Scan each line of the records for the word "associated" and extract the ones that have it.

▶ **Input data**:
=====
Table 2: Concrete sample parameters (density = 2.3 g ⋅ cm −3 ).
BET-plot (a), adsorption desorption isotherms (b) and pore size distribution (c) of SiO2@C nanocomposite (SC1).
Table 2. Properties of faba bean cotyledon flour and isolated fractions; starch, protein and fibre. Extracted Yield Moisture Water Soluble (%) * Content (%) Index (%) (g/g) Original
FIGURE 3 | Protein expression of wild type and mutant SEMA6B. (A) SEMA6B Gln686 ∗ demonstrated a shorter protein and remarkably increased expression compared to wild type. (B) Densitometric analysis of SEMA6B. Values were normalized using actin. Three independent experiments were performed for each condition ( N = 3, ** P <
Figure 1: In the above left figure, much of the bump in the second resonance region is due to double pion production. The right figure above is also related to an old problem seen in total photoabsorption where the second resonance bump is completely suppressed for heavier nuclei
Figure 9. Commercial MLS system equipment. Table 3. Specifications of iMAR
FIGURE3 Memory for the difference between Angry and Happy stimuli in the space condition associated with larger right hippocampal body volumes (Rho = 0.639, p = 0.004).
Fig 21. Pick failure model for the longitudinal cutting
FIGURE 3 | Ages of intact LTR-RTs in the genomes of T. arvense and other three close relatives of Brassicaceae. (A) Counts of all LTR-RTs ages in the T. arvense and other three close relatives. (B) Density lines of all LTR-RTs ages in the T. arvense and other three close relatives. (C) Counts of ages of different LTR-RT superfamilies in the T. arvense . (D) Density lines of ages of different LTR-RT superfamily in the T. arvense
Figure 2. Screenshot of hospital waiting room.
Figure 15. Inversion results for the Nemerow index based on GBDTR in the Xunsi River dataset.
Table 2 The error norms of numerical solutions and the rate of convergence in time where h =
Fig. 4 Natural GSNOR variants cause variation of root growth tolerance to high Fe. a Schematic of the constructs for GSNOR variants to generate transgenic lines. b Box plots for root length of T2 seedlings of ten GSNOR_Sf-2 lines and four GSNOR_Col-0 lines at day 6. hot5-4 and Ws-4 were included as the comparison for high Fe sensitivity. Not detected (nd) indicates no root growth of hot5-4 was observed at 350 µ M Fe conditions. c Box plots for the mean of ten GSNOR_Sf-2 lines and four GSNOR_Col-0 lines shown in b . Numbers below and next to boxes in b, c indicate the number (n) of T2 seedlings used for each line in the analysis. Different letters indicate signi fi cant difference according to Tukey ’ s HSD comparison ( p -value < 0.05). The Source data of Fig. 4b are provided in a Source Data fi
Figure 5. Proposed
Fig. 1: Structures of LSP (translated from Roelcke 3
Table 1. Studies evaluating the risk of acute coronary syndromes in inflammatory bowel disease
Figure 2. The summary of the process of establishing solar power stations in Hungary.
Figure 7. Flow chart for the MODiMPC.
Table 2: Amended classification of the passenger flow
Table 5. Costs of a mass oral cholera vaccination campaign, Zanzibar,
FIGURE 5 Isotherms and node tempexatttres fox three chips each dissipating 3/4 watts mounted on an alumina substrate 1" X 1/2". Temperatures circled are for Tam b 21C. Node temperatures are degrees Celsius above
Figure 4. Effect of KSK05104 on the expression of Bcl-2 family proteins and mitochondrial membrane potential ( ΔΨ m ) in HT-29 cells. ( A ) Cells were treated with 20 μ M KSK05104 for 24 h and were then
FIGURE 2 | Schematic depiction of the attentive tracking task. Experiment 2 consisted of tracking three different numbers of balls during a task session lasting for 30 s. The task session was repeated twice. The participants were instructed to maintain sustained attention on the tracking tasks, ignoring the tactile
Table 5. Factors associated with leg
=====
▶ **Problem solution**:
FIGURE3 Memory for the difference between Angry and Happy stimuli in the space condition associated with larger right hippocampal body volumes (Rho = 0.639, p = 0.004).
Table 5. Factors associated with leg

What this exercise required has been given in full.